Ian Thompson, spokesman for a union representing 10,000 civilian city workers, said hiring about 800 additional police officers was a “financially irresponsible decision.” “The main driver of pension costs in this city is not the civilian workforce. It’s the sworn workforce.”
If the city’s promises on public safety put it on the precipice, a new contract with other employees helped send it deeper into crisis.
In 2007, Villaraigosa and the City Council’s top leadership —Garcetti, Greuel and Perry — negotiated a new contract with the Coalition of LA City Unions that promised more than 20,000 workers a 25% pay raise over five years. The city expected to pay for those raises with four years of 4.4% economic growth. Amid a recession, revenues actually dropped.
Santana, the budget analyst, arrived in 2009 and concluded that the city couldn’t afford the raises. The city renegotiated the contract twice, delaying some raises and securing cost-saving concessions. Villaraigosa said that in hindsight he would not have approved the original pay package.
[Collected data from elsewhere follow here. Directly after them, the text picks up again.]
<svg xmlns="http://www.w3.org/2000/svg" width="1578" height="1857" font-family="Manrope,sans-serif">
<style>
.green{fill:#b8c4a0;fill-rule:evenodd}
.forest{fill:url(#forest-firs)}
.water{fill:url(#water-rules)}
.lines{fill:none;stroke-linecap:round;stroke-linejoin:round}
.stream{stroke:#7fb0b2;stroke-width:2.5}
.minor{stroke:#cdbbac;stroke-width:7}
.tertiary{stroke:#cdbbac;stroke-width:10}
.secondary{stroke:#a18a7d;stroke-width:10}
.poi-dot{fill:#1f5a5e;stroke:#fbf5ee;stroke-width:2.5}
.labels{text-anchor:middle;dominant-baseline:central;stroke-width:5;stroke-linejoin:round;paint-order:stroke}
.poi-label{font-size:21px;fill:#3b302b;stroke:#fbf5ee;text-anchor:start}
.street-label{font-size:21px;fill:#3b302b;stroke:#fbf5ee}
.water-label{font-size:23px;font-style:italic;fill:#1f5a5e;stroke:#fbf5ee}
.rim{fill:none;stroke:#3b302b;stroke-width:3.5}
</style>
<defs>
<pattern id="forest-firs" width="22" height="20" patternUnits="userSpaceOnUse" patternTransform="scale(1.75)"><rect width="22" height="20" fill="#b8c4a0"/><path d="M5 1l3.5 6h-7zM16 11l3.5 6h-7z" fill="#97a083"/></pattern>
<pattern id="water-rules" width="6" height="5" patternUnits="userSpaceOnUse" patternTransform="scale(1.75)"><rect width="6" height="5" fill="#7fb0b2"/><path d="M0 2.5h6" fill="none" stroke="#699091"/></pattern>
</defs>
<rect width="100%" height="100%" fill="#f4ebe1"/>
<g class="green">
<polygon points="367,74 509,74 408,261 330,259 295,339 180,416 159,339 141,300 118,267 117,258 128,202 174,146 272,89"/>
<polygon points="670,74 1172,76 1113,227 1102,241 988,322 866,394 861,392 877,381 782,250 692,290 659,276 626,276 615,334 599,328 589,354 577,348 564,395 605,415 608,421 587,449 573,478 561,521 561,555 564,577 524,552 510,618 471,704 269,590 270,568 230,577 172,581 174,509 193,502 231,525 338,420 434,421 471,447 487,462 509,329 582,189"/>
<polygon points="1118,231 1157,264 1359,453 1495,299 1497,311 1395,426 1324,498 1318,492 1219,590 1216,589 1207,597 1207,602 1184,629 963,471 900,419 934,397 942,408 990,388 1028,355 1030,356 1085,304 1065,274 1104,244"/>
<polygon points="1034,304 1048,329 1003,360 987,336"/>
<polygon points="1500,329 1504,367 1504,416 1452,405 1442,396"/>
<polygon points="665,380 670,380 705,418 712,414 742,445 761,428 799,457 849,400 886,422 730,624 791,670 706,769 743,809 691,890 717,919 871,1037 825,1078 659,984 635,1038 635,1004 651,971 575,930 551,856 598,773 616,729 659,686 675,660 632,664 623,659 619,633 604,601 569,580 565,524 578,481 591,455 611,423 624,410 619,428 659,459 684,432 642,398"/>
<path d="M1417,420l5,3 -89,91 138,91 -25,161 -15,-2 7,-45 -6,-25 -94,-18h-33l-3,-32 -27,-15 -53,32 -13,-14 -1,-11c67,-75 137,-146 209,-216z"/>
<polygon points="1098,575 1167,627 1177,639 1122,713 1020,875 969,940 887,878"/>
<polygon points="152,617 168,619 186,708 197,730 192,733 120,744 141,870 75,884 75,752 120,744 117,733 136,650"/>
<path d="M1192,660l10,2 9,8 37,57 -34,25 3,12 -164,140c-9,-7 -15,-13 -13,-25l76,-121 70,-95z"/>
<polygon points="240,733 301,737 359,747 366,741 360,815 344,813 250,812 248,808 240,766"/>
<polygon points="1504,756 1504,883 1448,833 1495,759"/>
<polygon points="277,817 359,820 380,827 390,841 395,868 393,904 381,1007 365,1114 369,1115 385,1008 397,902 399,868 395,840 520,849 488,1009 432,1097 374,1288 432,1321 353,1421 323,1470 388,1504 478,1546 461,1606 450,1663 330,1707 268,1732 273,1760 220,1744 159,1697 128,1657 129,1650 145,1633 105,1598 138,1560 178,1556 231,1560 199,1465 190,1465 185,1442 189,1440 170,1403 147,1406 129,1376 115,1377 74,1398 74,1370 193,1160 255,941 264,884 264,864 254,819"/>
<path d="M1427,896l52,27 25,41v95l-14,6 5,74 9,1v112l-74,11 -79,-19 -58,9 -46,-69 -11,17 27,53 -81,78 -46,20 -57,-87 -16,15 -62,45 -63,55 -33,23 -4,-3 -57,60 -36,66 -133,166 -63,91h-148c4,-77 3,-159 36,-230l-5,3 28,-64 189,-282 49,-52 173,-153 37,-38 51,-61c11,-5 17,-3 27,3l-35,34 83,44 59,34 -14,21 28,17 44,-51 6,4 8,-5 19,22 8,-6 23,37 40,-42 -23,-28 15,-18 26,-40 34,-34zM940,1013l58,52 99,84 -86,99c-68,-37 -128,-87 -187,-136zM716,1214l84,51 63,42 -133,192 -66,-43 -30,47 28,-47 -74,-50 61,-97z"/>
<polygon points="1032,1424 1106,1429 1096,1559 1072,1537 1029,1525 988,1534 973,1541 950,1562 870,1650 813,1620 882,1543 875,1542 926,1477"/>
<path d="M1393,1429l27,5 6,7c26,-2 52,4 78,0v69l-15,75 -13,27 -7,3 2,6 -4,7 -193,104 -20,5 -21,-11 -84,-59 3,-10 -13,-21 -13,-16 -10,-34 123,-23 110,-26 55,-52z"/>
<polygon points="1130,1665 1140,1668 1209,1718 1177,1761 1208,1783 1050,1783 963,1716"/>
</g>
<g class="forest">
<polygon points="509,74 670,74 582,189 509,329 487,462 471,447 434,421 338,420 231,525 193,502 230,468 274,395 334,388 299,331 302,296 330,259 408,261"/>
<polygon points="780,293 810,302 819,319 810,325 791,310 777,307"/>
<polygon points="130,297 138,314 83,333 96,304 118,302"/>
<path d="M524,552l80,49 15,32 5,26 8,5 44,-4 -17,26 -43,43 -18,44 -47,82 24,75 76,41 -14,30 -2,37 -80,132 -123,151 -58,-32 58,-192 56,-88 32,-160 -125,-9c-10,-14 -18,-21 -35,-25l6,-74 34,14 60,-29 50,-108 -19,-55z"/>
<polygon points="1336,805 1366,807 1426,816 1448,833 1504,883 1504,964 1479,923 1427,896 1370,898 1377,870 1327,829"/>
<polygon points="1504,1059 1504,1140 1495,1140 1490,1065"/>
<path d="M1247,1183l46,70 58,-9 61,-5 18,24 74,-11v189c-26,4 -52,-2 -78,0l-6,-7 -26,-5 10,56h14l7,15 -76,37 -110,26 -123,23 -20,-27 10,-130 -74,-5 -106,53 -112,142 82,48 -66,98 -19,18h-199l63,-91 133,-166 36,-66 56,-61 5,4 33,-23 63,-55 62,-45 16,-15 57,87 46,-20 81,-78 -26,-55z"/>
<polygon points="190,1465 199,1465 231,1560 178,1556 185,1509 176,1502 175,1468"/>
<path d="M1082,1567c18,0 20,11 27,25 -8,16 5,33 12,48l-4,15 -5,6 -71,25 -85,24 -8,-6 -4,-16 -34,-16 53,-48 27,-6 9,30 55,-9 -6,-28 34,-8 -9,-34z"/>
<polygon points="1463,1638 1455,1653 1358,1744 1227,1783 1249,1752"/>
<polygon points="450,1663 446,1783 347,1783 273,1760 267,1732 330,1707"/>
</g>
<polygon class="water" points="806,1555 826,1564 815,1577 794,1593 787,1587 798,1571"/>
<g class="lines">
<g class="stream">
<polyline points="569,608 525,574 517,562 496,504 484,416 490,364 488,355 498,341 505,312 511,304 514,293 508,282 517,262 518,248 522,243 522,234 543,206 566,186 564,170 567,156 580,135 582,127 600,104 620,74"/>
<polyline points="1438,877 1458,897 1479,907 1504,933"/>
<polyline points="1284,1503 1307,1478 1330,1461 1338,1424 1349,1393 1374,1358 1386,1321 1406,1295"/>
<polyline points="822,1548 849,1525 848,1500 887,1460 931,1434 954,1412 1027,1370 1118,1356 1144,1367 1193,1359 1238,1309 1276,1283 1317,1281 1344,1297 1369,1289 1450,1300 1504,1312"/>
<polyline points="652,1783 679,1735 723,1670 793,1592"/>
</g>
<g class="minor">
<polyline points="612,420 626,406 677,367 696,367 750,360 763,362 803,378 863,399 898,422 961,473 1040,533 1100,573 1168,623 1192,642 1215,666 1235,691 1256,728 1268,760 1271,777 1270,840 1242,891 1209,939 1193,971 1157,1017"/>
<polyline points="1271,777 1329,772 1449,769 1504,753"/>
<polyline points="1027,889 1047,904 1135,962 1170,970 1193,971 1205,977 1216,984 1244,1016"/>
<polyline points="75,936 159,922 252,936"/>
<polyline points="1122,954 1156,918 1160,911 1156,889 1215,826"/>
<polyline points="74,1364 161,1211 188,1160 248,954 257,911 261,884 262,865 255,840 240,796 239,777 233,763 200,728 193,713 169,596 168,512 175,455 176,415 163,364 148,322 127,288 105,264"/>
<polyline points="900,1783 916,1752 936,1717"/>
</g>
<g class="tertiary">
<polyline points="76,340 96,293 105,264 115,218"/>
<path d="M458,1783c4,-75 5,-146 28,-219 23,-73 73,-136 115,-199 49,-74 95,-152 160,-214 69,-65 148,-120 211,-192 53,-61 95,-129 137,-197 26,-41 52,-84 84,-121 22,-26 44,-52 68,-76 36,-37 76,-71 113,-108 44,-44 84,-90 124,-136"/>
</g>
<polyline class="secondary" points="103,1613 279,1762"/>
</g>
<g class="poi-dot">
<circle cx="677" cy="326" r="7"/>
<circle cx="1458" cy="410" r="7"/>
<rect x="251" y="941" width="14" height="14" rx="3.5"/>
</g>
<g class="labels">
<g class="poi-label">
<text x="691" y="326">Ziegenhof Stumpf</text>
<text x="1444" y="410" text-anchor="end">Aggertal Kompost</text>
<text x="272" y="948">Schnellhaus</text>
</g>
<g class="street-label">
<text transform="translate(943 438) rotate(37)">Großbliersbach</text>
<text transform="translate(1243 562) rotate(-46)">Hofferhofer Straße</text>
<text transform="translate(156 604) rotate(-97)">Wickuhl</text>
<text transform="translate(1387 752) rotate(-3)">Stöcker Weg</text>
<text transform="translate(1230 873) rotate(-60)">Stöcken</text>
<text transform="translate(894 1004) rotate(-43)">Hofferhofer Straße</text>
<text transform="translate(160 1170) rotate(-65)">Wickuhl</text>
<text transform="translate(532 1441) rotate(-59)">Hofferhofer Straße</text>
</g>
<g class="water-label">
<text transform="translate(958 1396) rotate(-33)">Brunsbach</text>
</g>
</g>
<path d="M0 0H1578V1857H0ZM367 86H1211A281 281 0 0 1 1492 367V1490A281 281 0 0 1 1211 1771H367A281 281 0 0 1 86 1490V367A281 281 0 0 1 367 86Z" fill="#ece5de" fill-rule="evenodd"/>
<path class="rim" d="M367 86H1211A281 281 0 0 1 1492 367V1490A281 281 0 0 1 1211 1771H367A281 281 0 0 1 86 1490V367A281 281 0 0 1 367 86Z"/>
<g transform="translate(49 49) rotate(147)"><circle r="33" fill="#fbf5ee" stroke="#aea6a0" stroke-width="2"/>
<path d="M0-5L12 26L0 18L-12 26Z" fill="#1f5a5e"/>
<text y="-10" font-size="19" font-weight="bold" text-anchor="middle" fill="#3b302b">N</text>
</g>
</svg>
With salary costs on the rise, Villaraigosa and the council signed off on an expensive plan to let 2,400 workers retire up to five years early. They sent nearly 1,000 employees into agencies untouched by the budget crisis. An additional 360 were laid off. Unlike Garcetti and Perry, Greuel did not participate in the 2010 job cuts.
Former Villaraigosa jobs czar Austin Beutner questioned the wisdom of relying so heavily on cutting city staff. “That’s not reform,” he said. “That’s amputation.”
By 2010, Villaraigosa and the council were confronting an even thornier problem: rapidly growing retirement costs. In the wake of the recession, double-digit losses at two city pension funds forced city leaders to increase contributions from the general fund, which pays for basic services, to make up the difference.
City officials persuaded voters to trim the pension benefits for newly hired police and firefighters. Last fall, the council did the same for new civilian city workers.
Still, the city’s pension plans have only a portion of the assets needed to cover their commitments to current and retired employees. The fire and police pension system has 72% of projected future benefits costs, according to a recent report. The civilian plan has 63%.
Critics say the shortfalls could grow significantly, due to unrealistically rosy assumptions of the annual gains the pension fund investments will make. The city lowered it from 8% to 7.75% after the stock market meltdown.
Caltech financial economics professor Brad Cornell, who has written extensively on investment returns, suggests a 5% to 6% return would be more appropriate. But that would force the city to increase its pension contributions dramatically, leaving the city with even bigger deficits.
By staying with the higher figure, “you are really saying we are going to burden our children with extra taxes and less services,” Cornell said.
Alex Rubalcava, who runs a Los Angeles-based investment firm, expects contributions to the city’s pension funds to jump 50% by 2017 even if the 7.75% return is achieved, siphoning hundreds of millions of dollars from the general fund. If financial markets are flat, let alone negative, the city could face a meltdown, he said. “The city is engaged in Enron-type accounting,” he said.
For many residents, the details of City Hall budget math are less important than the results they see around them: a decline in services.
“You used to be able to call up and maybe get something done, but now you call that 311 number, and they put you on a list,” said Dorothy Napoleon, 69, of South Los Angeles. “And you just don’t get it done.”
“Somewhere down the line,” she added, “they should be able to trim trees.”